O programa entra no ar em outubro, mês da criança, na TV Rá Tim Bum (canal pago da Fundação Padre Anchieta, que administra a Cultura) e até o final deste ano na rede aberta.

O plano é que os episódios tenham uma hora de duração e sejam exibidos diariamente pela manhã e reprisados à tarde.
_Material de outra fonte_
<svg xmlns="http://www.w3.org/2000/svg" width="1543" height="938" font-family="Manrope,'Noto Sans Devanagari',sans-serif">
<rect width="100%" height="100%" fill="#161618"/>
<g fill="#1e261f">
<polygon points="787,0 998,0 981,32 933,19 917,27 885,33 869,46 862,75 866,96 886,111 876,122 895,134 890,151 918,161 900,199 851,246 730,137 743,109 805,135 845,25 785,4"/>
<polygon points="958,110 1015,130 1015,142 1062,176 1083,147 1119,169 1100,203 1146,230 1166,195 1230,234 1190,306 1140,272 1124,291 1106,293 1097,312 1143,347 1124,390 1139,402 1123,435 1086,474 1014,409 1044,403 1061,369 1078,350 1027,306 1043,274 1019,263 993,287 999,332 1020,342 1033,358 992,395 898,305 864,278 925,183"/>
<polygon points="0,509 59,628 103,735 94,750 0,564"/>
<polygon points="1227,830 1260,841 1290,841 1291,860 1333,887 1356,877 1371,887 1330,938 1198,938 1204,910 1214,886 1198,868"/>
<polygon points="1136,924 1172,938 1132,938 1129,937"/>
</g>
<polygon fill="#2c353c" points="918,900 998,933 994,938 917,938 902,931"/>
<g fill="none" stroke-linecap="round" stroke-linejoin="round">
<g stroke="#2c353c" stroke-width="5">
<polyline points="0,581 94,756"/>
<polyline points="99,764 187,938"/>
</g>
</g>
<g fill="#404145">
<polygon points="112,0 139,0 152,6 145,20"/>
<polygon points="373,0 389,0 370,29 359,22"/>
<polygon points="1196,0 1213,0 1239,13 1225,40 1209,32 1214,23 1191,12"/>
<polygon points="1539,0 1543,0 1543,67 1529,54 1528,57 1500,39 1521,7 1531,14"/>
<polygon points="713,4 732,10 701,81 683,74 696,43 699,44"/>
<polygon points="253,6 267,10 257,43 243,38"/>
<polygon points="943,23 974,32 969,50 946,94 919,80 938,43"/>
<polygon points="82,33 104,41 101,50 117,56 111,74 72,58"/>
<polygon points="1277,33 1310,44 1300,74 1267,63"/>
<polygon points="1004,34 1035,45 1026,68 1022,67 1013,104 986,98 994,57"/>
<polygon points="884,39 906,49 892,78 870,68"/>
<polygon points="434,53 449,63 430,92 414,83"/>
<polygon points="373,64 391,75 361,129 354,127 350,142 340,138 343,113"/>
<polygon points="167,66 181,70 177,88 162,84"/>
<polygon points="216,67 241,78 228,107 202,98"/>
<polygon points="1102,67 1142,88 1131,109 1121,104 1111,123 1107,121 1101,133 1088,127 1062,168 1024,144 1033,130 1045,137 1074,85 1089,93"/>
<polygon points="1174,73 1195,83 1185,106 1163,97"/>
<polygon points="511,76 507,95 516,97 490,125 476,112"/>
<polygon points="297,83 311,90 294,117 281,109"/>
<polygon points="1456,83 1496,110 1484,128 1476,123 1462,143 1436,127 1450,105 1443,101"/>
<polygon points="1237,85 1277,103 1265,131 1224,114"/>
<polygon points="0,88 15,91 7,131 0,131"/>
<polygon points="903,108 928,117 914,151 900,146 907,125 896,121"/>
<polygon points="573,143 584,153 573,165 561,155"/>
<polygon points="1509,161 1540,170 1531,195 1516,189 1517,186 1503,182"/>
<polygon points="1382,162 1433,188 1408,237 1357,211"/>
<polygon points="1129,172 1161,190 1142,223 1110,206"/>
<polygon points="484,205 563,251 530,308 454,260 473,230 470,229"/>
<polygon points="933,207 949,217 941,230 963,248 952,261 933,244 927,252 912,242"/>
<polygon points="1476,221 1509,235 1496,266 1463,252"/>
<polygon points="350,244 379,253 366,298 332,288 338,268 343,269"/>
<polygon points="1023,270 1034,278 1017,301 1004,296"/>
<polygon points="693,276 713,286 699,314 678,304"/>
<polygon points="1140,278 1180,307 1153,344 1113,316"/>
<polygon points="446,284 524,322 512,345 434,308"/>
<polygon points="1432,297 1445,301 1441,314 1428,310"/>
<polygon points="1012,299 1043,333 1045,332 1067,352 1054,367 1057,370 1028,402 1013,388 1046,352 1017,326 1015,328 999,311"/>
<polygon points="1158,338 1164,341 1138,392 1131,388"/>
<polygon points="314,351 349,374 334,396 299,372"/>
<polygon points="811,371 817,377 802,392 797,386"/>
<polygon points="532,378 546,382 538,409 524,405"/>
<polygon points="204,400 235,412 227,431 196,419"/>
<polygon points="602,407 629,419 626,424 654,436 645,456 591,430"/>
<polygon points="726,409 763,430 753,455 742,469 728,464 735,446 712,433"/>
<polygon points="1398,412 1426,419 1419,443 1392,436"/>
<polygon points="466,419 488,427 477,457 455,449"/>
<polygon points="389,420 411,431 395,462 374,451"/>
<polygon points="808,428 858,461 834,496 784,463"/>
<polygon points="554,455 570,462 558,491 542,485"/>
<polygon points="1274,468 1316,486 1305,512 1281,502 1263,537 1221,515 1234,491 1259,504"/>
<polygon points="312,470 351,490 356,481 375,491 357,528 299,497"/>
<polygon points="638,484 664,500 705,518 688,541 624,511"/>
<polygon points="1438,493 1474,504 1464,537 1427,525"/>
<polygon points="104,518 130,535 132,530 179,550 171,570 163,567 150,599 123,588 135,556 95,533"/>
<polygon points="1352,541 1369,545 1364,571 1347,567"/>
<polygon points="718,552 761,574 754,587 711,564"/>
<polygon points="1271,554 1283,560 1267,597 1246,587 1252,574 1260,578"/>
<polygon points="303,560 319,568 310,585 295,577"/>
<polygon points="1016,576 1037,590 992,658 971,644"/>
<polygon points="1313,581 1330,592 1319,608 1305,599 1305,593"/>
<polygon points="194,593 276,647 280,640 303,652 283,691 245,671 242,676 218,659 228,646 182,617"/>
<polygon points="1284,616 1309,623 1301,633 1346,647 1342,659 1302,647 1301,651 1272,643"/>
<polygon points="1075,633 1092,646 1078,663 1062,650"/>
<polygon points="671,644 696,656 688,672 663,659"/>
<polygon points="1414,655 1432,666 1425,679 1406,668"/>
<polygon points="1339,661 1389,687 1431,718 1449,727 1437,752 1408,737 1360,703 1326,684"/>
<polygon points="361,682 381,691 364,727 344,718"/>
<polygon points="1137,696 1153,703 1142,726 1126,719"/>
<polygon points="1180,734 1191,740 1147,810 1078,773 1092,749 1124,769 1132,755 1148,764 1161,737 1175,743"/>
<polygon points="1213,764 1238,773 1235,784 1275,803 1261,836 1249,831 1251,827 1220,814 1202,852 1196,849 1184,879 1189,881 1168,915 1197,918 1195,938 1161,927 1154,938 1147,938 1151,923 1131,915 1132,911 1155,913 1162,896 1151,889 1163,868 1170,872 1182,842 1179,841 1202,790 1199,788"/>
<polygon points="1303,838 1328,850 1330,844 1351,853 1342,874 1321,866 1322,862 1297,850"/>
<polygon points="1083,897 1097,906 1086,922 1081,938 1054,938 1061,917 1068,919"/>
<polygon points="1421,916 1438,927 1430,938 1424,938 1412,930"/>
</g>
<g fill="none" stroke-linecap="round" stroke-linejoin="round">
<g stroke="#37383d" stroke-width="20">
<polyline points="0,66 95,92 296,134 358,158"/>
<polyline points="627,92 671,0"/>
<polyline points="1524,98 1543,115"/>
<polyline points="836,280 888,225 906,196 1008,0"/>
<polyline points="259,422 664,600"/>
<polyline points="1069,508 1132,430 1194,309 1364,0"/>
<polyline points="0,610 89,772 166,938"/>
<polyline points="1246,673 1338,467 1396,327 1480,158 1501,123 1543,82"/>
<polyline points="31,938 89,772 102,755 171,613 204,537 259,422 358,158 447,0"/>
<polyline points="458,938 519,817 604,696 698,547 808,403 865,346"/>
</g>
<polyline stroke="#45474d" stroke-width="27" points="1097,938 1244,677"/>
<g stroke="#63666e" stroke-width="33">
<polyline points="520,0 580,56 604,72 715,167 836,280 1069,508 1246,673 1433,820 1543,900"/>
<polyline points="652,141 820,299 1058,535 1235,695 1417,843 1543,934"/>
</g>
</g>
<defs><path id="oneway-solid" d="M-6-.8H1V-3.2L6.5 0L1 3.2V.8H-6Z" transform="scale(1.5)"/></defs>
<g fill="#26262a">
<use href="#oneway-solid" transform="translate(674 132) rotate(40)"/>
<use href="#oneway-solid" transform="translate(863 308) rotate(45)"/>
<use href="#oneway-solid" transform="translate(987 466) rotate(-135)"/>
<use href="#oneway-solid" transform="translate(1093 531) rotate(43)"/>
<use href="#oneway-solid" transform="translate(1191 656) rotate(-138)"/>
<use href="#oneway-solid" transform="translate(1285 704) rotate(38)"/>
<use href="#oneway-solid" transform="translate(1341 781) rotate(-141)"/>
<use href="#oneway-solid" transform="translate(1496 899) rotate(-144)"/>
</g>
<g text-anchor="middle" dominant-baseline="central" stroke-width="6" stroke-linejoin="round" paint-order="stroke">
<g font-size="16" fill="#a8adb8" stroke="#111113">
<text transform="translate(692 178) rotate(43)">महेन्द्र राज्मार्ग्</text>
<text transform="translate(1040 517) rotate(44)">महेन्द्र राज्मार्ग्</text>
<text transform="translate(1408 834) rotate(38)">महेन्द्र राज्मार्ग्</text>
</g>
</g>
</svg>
Cada capítulo será montado por esquetes dos dois bonecos nacionais, gravações com crianças em várias partes do Brasil, além de blocos da produção americana dublados.

No Brasil, a ‘Vila Sésamo’ norte-americana já faz sucesso em DVD, que chegou ao mercado há cinco anos. Desde então, 11 títulos foram lançados pela produtora e empresa de licenciamento ST2 (responsável também pelos DVDs do conhecido dinossauro roxo Barney).

As vendas somam 100 mil cópias, um bom resultado para um DVD infantil, especialmente de um título que está fora da TV brasileira há 30 anos.

No próximo mês, serão lançados seis livros da ‘Vila Sésamo’, entre eles, um didático para auxiliar o ensino da língua inglesa a crianças em idade pré-escolar, o público-alvo da série.

Discovery Kids

A co-produção para ‘Vila Sésamo’ faz parte do recém-criado núcleo infantil permanente na TV Cultura, com cerca de 100 funcionários. A emissora decidiu reservar um estúdio exclusivamente às produções voltadas às crianças, que, a partir do próximo semestre, será aberto à visitação do público.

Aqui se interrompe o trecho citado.